- Abbreviation: BSD
- Founder: Sukhendu Dastidar
- Founded: 1972
- Preceded by: East Pakistan Communist Party (Marxist–Leninist)
- Ideology: Communism Marxism–Leninism Mao Zedong Thought
- Political position: Left-wing to Far-left
- Colors: Red

= Communist Party of Bangladesh (Marxist–Leninist) =

Communist Party of Bangladesh (Marxist–Leninist) was the name used by several political parties in Bangladesh. These groups emerged at different times as splinter factions of the East Pakistan Communist Party (Marxist–Leninist). Among them, three organisations were particularly prominent: the Communist Party of Bangladesh (Marxist–Leninist) (Barua), the Communist Party of Bangladesh (Marxist–Leninist) (Dutta), and the Communist Party of Bangladesh (Marxist–Leninist) (Umar), all of which remained active in Bangladesh during the post–Cold War years.

== Early history ==
In 1967–68, a split emerged within the undivided Communist Party of East Pakistan, influenced by the wider ideological conflict of the Sino–Soviet split. At the party's first congress, held on 1–3 October 1967, the East Pakistan Communist Party (Marxist–Leninist) was founded under the leadership of Sukhendu Dastidar and Mohammad Toaha, adopting Marxism, Leninism, and Mao Zedong thought as its ideological basis.

In 1972, Sukhendu Dastidar changed the party's name from East Pakistan Communist Party (Marxist–Leninist) to the Communist Party of Bangladesh (Marxist–Leninist).

In 1976, the faction led by Alauddin Ahmed joined the Communist Party. In 1977, the party split into two groups. One faction was organised under the leadership of Sukhendu Dastidar and Mohammad Toaha, while the other came under the leadership of Abdul Haque, Shardindu Dastidar, Ajay Bhattacharya, and Hemanta Sarkar.

== Badruddin Umar faction ==

On 14–15 August 1976, the East Bengal Revolutionary Party, Communist Workers' League, and a faction of the party met in a unity congress and adopted a new name. The congress elected a central committee and approved a political report. At this congress, Badruddin Umar, Sirajul Hossain Khan, Abul Bashar, and Dr. Saif‑ud‑Dahar, among others, emerged as leaders of the new party.

== Abdul Haque faction ==

After independence, Abdul Haque was elected general secretary of the faction he led. Despite the independence of Bangladesh his faction continued to use the name "East Pakistan Communist Party." In 1978, Abdul Haque's faction adopted the name Revolutionary Communist Party of Bangladesh (Marxist–Leninist). The party's seventh congress was held on 7–9 April 1988, The eighth congress, held in 1991, was the last during Haque's lifetime.

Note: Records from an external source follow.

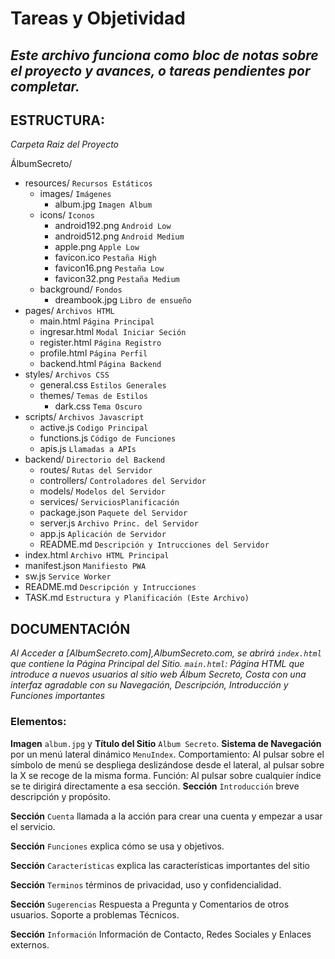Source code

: # **Tareas y Objetividad**
_Este archivo funciona como bloc de notas sobre el proyecto y avances, o tareas pendientes por completar._
---

## ESTRUCTURA:
_Carpeta Raiz del Proyecto_

ÁlbumSecreto/
- resources/    `Recursos Estáticos`
    - images/           `Imágenes`
        - album.jpg         `Imagen Album`
    - icons/            `Iconos`
        - android192.png    `Android Low`
        - android512.png    `Android Medium`
        - apple.png         `Apple Low`
        - favicon.ico       `Pestaña High`
        - favicon16.png     `Pestaña Low`
        - favicon32.png     `Pestaña Medium`
    - background/       `Fondos`
        - dreambook.jpg     `Libro de ensueño`
- pages/        `Archivos HTML`
    - main.html         `Página Principal`
    - ingresar.html     `Modal Iniciar Seción`
    - register.html     `Página Registro`
    - profile.html      `Página Perfil`
    - backend.html      `Página Backend`
- styles/       `Archivos CSS`
    - general.css       `Estilos Generales`
    - themes/           `Temas de Estilos`
        - dark.css          `Tema Oscuro`
- scripts/      `Archivos Javascript`
    - active.js         `Codigo Principal`
    - functions.js      `Código de Funciones`
    - apis.js           `Llamadas a APIs`
- backend/      `Directorio del Backend`
    - routes/          `Rutas del Servidor`
    - controllers/     `Controladores del Servidor`
    - models/          `Modelos del Servidor`
    - services/        `ServiciosPlanificación`
    - package.json     `Paquete del Servidor`
    - server.js        `Archivo Princ. del Servidor`
    - app.js           `Aplicación de Servidor`
    - README.md        `Descripción y Intrucciones del Servidor`
- index.html    `Archivo HTML Principal`
- manifest.json `Manifiesto PWA`
- sw.js         `Service Worker`
- README.md     `Descripción y Intrucciones`
- TASK.md       `Estructura y Planificación (Este Archivo)`

## DOCUMENTACIÓN
_Al Acceder a [AlbumSecreto.com],AlbumSecreto.com, se abrirá `index.html` que contiene la Página Principal del Sitio._
_`main.html`: Página HTML que introduce a nuevos usuarios al sitio web Álbum Secreto, Costa con una interfaz agradable con su Navegación, Descripción, Introducción y Funciones importantes_
### Elementos:
**Imagen** `album.jpg` y **Título del Sitio** `Album Secreto`.
**Sistema de Navegación** por un menú lateral dinámico `MenuIndex`.
Comportamiento: Al pulsar sobre el símbolo de menú se despliega deslizándose desde el lateral, al pulsar sobre la X se recoge de la misma forma.
Función: Al pulsar sobre cualquier índice se te dirigirá directamente a esa sección.
**Sección** `Introducción`
breve descripción y propósito.

**Sección** `Cuenta`
llamada a la acción para crear una cuenta y empezar a usar el servicio.

**Sección** `Funciones`
explica cómo se usa y objetivos.

**Sección** `Características`
explica las características importantes del sitio

**Sección** `Terminos`
términos de privacidad, uso y confidencialidad.

**Sección** `Sugerencias`
Respuesta a Pregunta y Comentarios de otros usuarios.
Soporte a problemas Técnicos.

**Sección** `Información`
Información de Contacto, Redes Sociales y Enlaces externos.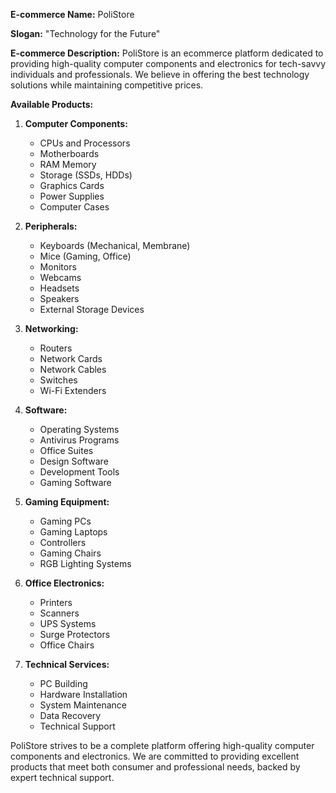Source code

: **E-commerce Name:** PoliStore

**Slogan:** "Technology for the Future"

**E-commerce Description:** PoliStore is an ecommerce platform dedicated to providing high-quality computer components
and electronics for tech-savvy individuals and professionals. We believe in offering the best technology solutions while
maintaining competitive prices.

**Available Products:**

1. **Computer Components:**
    - CPUs and Processors
    - Motherboards
    - RAM Memory
    - Storage (SSDs, HDDs)
    - Graphics Cards
    - Power Supplies
    - Computer Cases

2. **Peripherals:**
    - Keyboards (Mechanical, Membrane)
    - Mice (Gaming, Office)
    - Monitors
    - Webcams
    - Headsets
    - Speakers
    - External Storage Devices

3. **Networking:**
    - Routers
    - Network Cards
    - Network Cables
    - Switches
    - Wi-Fi Extenders

4. **Software:**
    - Operating Systems
    - Antivirus Programs
    - Office Suites
    - Design Software
    - Development Tools
    - Gaming Software

5. **Gaming Equipment:**
    - Gaming PCs
    - Gaming Laptops
    - Controllers
    - Gaming Chairs
    - RGB Lighting Systems

6. **Office Electronics:**
    - Printers
    - Scanners
    - UPS Systems
    - Surge Protectors
    - Office Chairs

7. **Technical Services:**
    - PC Building
    - Hardware Installation
    - System Maintenance
    - Data Recovery
    - Technical Support

PoliStore strives to be a complete platform offering high-quality computer components and electronics. We are committed
to providing excellent products that meet both consumer and professional needs, backed by expert technical support.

== Nani Gopal Dutta faction ==

In 1976, following a decision of the party plenum, the party was kept underground while one section was directed to take up opportunities for open work. In this context, Nani Gopal Dutta, also known as Ajay Dutta or Mostak, served for a period as the party's secretary. In 1982, when Dutta and his followers refrained from participating in the party's fourth congress, a split emerged.

== Dilip Barua faction ==

In 1985, the Toaha faction, the Ali Abbas faction, and the Dilip Barua faction united, and the party became known as the Communist Party of Bangladesh (Marxist–Leninist) (Barua), which is a registered political party.